- Born: c. 1936 Hamilton, Ontario, Canada
- Died: March 24, 2018 (aged 81–82) Hamilton, Ontario, Canada
- Education: Central Collegiate

= Jeff Cooper (actor) =

Canadian actor

George Frederick "Jeff" Cooper (Hamilton, Ontario, Canada, c.1936 – March 24, 2018) was a Canadian actor who participated in projects of diverse genres in both film and television.

==Early life==
George Frederick Cooper was born in Hamilton, Ontario. He first auditioned for film roles but as he was not having any success he decided to go for the realtor business. Coincidentally, the day he received his license was the same day he was cast as Dr. Simon Ellby in the hit T.V. soap opera show Dallas. Cooper played the role from 1979 to 1981.

==Career==
Besides his famous role as Dr. Ellby he was also cast in various iconic roles. In Mexico, he was perhaps best known as the superhero Kalimán in the famous international production of Kalimán, el hombre increíble (Kalimán, the incredible man) and its sequel Kalimán en el siniestro mundo de Humanón (Kalimán in the sinister world of Humanón.)

Another iconic role of his is the character of Cord in the Bruce Lee written film Circle of Iron, where he co-starred with David Carradine and Christopher Lee.

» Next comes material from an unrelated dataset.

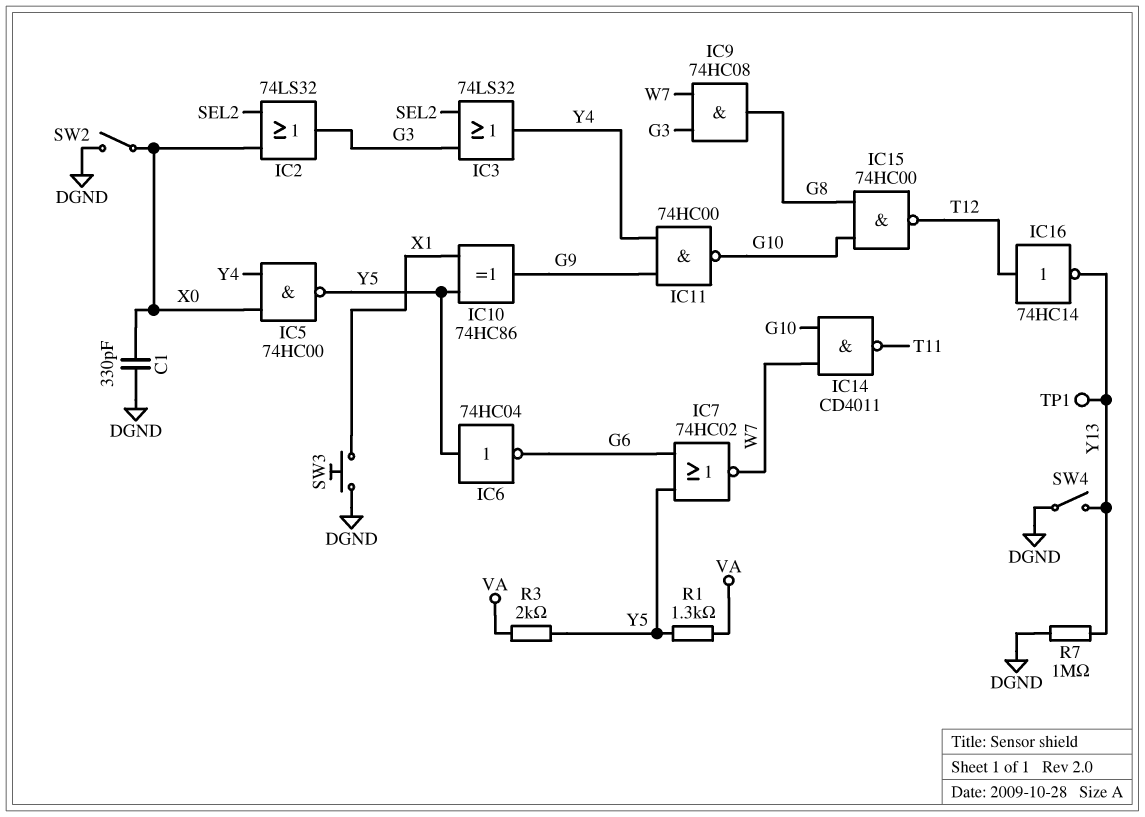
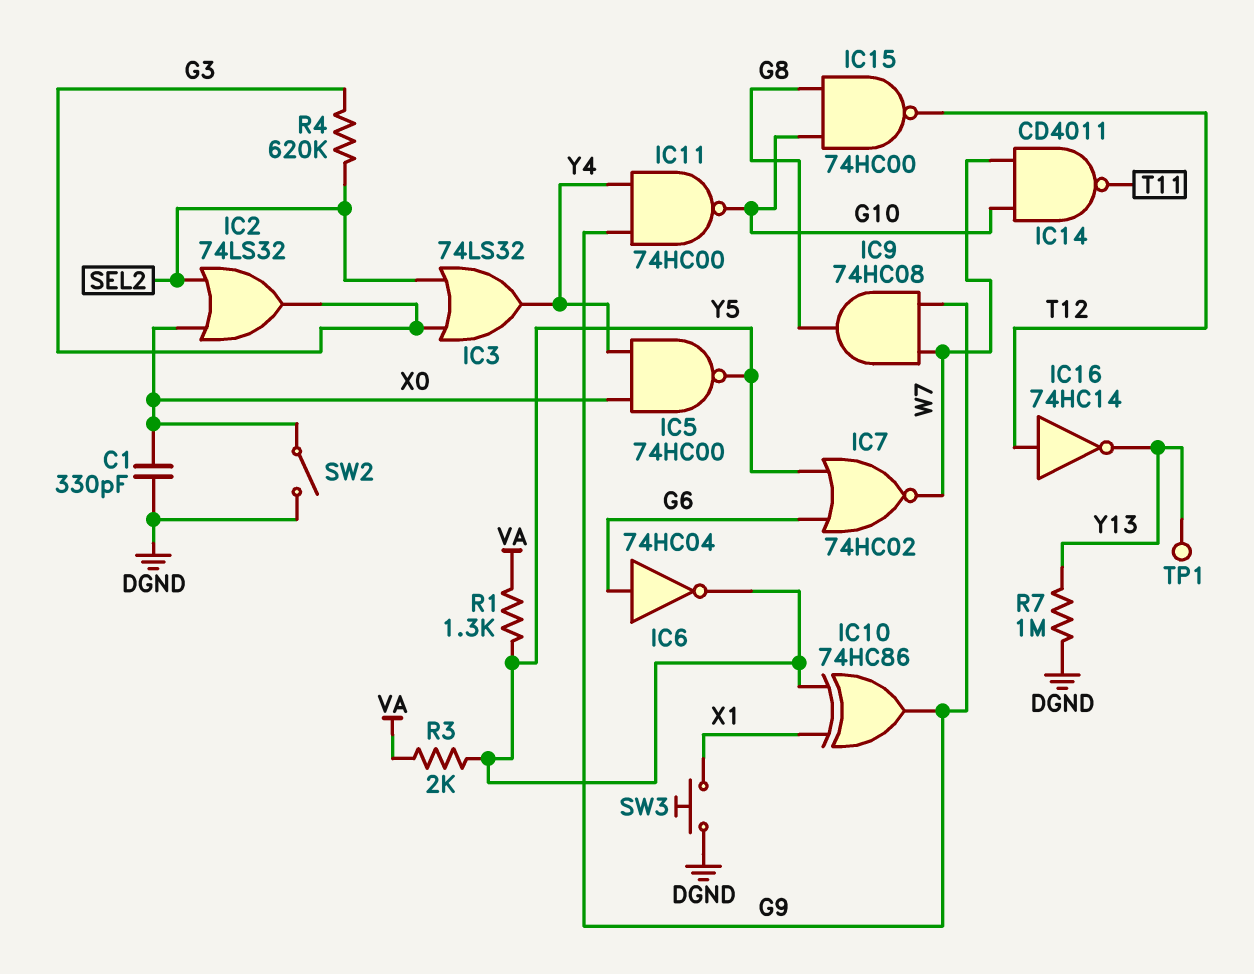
IC6: NOT 74HC04 (in Y5, out G6) -> NOT 74HC04 (in G6, out Y5)
IC9: AND 74HC08 (in G3, in W7, out G8) -> AND 74HC08 (in G9, in W7, out G8)
R4: none -> 620k (G3, SEL2)
SW4: switch (DGND, Y13) -> none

Cooper left Hollywood in 1995 and moved back to his hometown of Hamilton. He spent his days playing guitar, working out at the local YMCA, and reading books he checked out from the public library.

==Filmography==

Film performances
| Year | Title | Role | Notes |
| 1966 | Duel at Diablo | Trooper Casey | Uncredited |
| 1967 | The Born Losers | Gangrene |  |
| 1968 | The Impossible Years | Bartholmew Smuts |  |
| 1968 | 1001 Nights | Omar |  |
| 1968 | Mir hat es immer Spaß gemacht | Bob Greene |  |
| 1973 | Kalimán, el hombre increíble | Kalimán |  |
| 1974 | A Knife for the Ladies | Burns |  |
| 1975 | Viaje fantástico en globo | Kennedy |  |
| 1976 | Kalimán en el siniestro mundo de Humanón | Kalimán |  |
| 1978 | Circle of Iron | Cord |
| 1986 | Oceans of fire | Handsome Man | TV movie |
| 2002 | Bleed | Pool Party Person | Also costume designer |
| 2006 | The Abberdine County Conjurer | Sean Steel | Also director |

Television performances
| Year | Title | Role | Notes |
| 1961 | Hawaiian Eye | Orville Granger | The Final Score |
| 1963 | The Great Adventure | Micajah Clark | Episode: "The Treasure Train of Jefferson Clark" |
| 1963 | The Alfred Hitchcock Hour | Pete Phillips | Season 2 Episode 8: "The Cadaver" |
| 1964 | Bob Hope Presents The Chrysler Theatre | The MC | Episode: "Runaway" |
| 1964 | Channing | Professor Gray | Episode: "Freedom Is a Lovesome Thing God Wot" |
| 1964 | Broadside | Lieutenant Davison | Episode: "The Great Lipstick War" |
| 1964 | The Virginian | Matt Potter | Episode: "All Nice and Legal" |
| 1964 | Profiles in Courage | Killroy | Episode: "John Adams" |
| 1965 | Kraft Suspense Theatre | Daniel | Episode: "In Darkness Waiting", Parts 1 & 2 |
| 1965 | Perry Mason | Henning Dolwig | Episode: "The Case of the Impetuous Imp" |
| 1965 | Vacation Playhouse | Frank Merriwell | Episode: "Frank Merriwell" |
| 1976 | Wonder Woman | Major Charlie Scott | TV role |
| 1977 | Barnaby Jones | Billy Cranston | TV role |
| 1979 | Dallas | Dr. Simon Ellby | 19 episodes |
| 1980 | Beyond Westworld | Dean Stoner |  |
| 1981 | The Love Boat | Humphrey Clark |  |
| 1981 | Vega$ | Mike Kier |  |
| 1982 | The Greatest American Hero | Reo Crocker |  |
| 1982 | The Powers of Matthew Star | Vate |
| 1983 | Knight Rider | Ricky |  |

==Death==
Cooper died on March 24, 2018, in his hometown of Hamilton, Ontario, at the age of 82. He was survived by his wife Colette, a well-known realtor in the area.